*** Data in this exercise ***

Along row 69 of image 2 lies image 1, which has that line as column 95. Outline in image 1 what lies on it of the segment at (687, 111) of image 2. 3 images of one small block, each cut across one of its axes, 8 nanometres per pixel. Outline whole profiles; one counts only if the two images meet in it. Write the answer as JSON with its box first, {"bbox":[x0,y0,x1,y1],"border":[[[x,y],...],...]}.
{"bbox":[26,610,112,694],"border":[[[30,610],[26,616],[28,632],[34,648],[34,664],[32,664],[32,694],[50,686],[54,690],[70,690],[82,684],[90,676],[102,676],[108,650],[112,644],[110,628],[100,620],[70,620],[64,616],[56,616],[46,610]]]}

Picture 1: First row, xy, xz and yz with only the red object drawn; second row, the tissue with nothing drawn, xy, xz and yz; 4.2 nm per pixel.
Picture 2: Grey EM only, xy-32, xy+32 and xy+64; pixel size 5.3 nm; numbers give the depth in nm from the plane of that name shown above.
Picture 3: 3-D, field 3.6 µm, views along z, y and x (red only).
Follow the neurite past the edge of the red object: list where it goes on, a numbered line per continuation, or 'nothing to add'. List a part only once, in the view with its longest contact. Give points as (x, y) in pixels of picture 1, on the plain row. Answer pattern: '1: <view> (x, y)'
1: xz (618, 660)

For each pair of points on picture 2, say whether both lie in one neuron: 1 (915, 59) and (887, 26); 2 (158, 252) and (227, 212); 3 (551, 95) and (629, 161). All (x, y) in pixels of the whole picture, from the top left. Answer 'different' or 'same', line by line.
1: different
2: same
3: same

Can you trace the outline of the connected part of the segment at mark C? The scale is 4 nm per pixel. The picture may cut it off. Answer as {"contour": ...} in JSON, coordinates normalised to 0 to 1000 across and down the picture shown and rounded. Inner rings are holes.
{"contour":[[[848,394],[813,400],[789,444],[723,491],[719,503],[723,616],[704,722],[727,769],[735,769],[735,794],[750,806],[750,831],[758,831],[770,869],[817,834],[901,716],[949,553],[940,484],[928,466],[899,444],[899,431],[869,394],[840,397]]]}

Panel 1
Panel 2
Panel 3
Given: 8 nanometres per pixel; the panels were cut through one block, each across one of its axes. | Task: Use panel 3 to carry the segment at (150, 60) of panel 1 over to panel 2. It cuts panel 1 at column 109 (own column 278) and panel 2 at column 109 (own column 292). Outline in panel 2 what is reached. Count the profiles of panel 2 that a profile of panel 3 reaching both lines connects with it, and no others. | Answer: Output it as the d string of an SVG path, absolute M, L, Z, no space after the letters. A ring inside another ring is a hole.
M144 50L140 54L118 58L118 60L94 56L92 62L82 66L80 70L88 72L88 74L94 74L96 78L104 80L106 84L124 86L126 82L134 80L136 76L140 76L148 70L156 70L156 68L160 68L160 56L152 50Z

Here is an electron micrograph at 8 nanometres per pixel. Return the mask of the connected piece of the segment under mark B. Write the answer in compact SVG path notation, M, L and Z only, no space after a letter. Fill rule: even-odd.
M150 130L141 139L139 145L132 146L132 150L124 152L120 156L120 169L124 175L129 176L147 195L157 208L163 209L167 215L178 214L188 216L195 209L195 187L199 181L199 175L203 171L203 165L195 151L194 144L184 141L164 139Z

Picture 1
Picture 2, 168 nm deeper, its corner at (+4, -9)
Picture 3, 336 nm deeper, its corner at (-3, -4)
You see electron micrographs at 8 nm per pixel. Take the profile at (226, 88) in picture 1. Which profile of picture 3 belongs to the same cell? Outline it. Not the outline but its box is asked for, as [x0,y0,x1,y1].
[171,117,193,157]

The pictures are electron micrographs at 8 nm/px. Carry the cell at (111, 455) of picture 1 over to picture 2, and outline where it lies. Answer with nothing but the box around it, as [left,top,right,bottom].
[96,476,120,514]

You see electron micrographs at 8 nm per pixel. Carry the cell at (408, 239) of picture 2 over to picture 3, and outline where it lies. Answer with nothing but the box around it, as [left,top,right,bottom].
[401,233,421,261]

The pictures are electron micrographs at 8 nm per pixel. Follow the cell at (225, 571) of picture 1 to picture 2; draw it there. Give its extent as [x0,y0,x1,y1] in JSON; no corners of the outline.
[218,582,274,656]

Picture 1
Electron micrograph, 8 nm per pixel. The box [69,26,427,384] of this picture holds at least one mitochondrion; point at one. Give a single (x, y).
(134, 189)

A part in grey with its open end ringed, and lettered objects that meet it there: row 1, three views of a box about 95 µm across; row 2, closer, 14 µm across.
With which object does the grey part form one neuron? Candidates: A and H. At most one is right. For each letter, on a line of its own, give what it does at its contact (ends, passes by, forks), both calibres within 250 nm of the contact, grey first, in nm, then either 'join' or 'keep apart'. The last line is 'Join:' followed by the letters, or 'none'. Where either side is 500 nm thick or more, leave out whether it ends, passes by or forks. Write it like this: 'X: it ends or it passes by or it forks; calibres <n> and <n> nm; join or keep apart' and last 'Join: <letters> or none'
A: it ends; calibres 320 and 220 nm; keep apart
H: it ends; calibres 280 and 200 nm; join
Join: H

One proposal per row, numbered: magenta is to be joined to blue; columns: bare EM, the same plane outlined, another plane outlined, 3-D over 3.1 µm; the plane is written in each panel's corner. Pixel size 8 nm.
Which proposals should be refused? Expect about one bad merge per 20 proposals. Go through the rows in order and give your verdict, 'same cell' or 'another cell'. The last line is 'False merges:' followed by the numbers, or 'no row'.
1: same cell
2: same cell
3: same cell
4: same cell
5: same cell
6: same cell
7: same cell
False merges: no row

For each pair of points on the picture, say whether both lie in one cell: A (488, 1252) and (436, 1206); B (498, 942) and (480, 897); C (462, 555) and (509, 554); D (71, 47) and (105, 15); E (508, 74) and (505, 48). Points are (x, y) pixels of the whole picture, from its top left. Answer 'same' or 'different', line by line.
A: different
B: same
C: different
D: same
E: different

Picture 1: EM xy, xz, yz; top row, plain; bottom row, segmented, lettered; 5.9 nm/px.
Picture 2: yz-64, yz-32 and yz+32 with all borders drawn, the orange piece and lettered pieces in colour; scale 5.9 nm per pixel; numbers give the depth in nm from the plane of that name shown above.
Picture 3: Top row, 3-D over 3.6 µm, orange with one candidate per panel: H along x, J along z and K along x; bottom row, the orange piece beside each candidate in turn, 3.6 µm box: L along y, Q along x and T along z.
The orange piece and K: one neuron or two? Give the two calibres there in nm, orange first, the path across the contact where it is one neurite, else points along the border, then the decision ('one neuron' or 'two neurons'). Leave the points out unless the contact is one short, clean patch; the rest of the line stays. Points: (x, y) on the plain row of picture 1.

*** End of Data in this exercise ***

A word-for-word copy of the data is the expected answer.

Along row 69 of image 2 lies image 1, which has that line as column 95. Outline in image 1 what lies on it of the segment at (687, 111) of image 2. 3 images of one small block, each cut across one of its axes, 8 nanometres per pixel. Outline whole profiles; one counts only if the two images meet in it. Write the answer as JSON with its box first, {"bbox":[x0,y0,x1,y1],"border":[[[x,y],...],...]}.
{"bbox":[26,610,112,694],"border":[[[30,610],[26,616],[28,632],[34,648],[34,664],[32,664],[32,694],[50,686],[54,690],[70,690],[82,684],[90,676],[102,676],[108,650],[112,644],[110,628],[100,620],[70,620],[64,616],[56,616],[46,610]]]}

Picture 1: First row, xy, xz and yz with only the red object drawn; second row, the tissue with nothing drawn, xy, xz and yz; 4.2 nm per pixel.
Picture 2: Grey EM only, xy-32, xy+32 and xy+64; pixel size 5.3 nm; numbers give the depth in nm from the plane of that name shown above.
Picture 3: 3-D, field 3.6 µm, views along z, y and x (red only).
Follow the neurite past the edge of the red object: list where it goes on, a numbered line per continuation, or 'nothing to add'. List a part only once, in the view with its longest contact. Give points as (x, y) in pixels of picture 1, on the plain row. Answer pattern: '1: <view> (x, y)'
1: xz (618, 660)

For each pair of points on picture 2, say whether both lie in one neuron: 1 (915, 59) and (887, 26); 2 (158, 252) and (227, 212); 3 (551, 95) and (629, 161). All (x, y) in pixels of the whole picture, from the top left. Answer 'different' or 'same', line by line.
1: different
2: same
3: same

Can you trace the outline of the connected part of the segment at mark C? The scale is 4 nm per pixel. The picture may cut it off. Answer as {"contour": ...} in JSON, coordinates normalised to 0 to 1000 across and down the picture shown and rounded. Inner rings are holes.
{"contour":[[[848,394],[813,400],[789,444],[723,491],[719,503],[723,616],[704,722],[727,769],[735,769],[735,794],[750,806],[750,831],[758,831],[770,869],[817,834],[901,716],[949,553],[940,484],[928,466],[899,444],[899,431],[869,394],[840,397]]]}

Panel 1
Panel 2
Panel 3
Given: 8 nanometres per pixel; the panels were cut through one block, each across one of its axes. | Task: Use panel 3 to carry the segment at (150, 60) of panel 1 over to panel 2. It cuts panel 1 at column 109 (own column 278) and panel 2 at column 109 (own column 292). Outline in panel 2 what is reached. Count the profiles of panel 2 that a profile of panel 3 reaching both lines connects with it, and no others. | Answer: Output it as the d string of an SVG path, absolute M, L, Z, no space after the letters. A ring inside another ring is a hole.
M144 50L140 54L118 58L118 60L94 56L92 62L82 66L80 70L88 72L88 74L94 74L96 78L104 80L106 84L124 86L126 82L134 80L136 76L140 76L148 70L156 70L156 68L160 68L160 56L152 50Z

Here is an electron micrograph at 8 nanometres per pixel. Return the mask of the connected piece of the segment under mark B. Write the answer in compact SVG path notation, M, L and Z only, no space after a letter. Fill rule: even-odd.
M150 130L141 139L139 145L132 146L132 150L124 152L120 156L120 169L124 175L129 176L147 195L157 208L163 209L167 215L178 214L188 216L195 209L195 187L199 181L199 175L203 171L203 165L195 151L194 144L184 141L164 139Z

Picture 1
Picture 2, 168 nm deeper, its corner at (+4, -9)
Picture 3, 336 nm deeper, its corner at (-3, -4)
You see electron micrographs at 8 nm per pixel. Take the profile at (226, 88) in picture 1. Which profile of picture 3 belongs to the same cell? Outline it. Not the outline but its box is asked for, as [x0,y0,x1,y1].
[171,117,193,157]

The pictures are electron micrographs at 8 nm/px. Carry the cell at (111, 455) of picture 1 over to picture 2, and outline where it lies. Answer with nothing but the box around it, as [left,top,right,bottom].
[96,476,120,514]

You see electron micrographs at 8 nm per pixel. Carry the cell at (408, 239) of picture 2 over to picture 3, and outline where it lies. Answer with nothing but the box around it, as [left,top,right,bottom].
[401,233,421,261]

The pictures are electron micrographs at 8 nm per pixel. Follow the cell at (225, 571) of picture 1 to picture 2; draw it there. Give its extent as [x0,y0,x1,y1] in JSON; no corners of the outline.
[218,582,274,656]

Picture 1
Electron micrograph, 8 nm per pixel. The box [69,26,427,384] of this picture holds at least one mitochondrion; point at one. Give a single (x, y).
(134, 189)

A part in grey with its open end ringed, and lettered objects that meet it there: row 1, three views of a box about 95 µm across; row 2, closer, 14 µm across.
With which object does the grey part form one neuron? Candidates: A and H. At most one is right. For each letter, on a line of its own, give what it does at its contact (ends, passes by, forks), both calibres within 250 nm of the contact, grey first, in nm, then either 'join' or 'keep apart'. The last line is 'Join:' followed by the letters, or 'none'. Where either side is 500 nm thick or more, leave out whether it ends, passes by or forks. Write it like this: 'X: it ends or it passes by or it forks; calibres <n> and <n> nm; join or keep apart' and last 'Join: <letters> or none'
A: it ends; calibres 320 and 220 nm; keep apart
H: it ends; calibres 280 and 200 nm; join
Join: H

One proposal per row, numbered: magenta is to be joined to blue; columns: bare EM, the same plane outlined, another plane outlined, 3-D over 3.1 µm; the plane is written in each panel's corner. Pixel size 8 nm.
Which proposals should be refused? Expect about one bad merge per 20 proposals. Go through the rows in order and give your verdict, 'same cell' or 'another cell'. The last line is 'False merges:' followed by the numbers, or 'no row'.
1: same cell
2: same cell
3: same cell
4: same cell
5: same cell
6: same cell
7: same cell
False merges: no row

For each pair of points on the picture, say whether both lie in one cell: A (488, 1252) and (436, 1206); B (498, 942) and (480, 897); C (462, 555) and (509, 554); D (71, 47) and (105, 15); E (508, 74) and (505, 48). Points are (x, y) pixels of the whole picture, from its top left. Answer 'same' or 'different', line by line.
A: different
B: same
C: different
D: same
E: different

Picture 1: EM xy, xz, yz; top row, plain; bottom row, segmented, lettered; 5.9 nm/px.
Picture 2: yz-64, yz-32 and yz+32 with all borders drawn, the orange piece and lettered pieces in colour; scale 5.9 nm per pixel; numbers give the depth in nm from the plane of that name shown above.
Picture 3: Top row, 3-D over 3.6 µm, orange with one candidate per panel: H along x, J along z and K along x; bottom row, the orange piece beside each candidate in turn, 3.6 µm box: L along y, Q along x and T along z.
The orange piece and K: one neuron or two? Give the two calibres there in nm, orange first, the path across the contact where it is one neurite, else points along the border, then the decision ('one neuron' or 'two neurons'). Leave the points out unless the contact is one short, clean patch; the rest of the line stays. Points: (x, y) on the plain row of picture 1.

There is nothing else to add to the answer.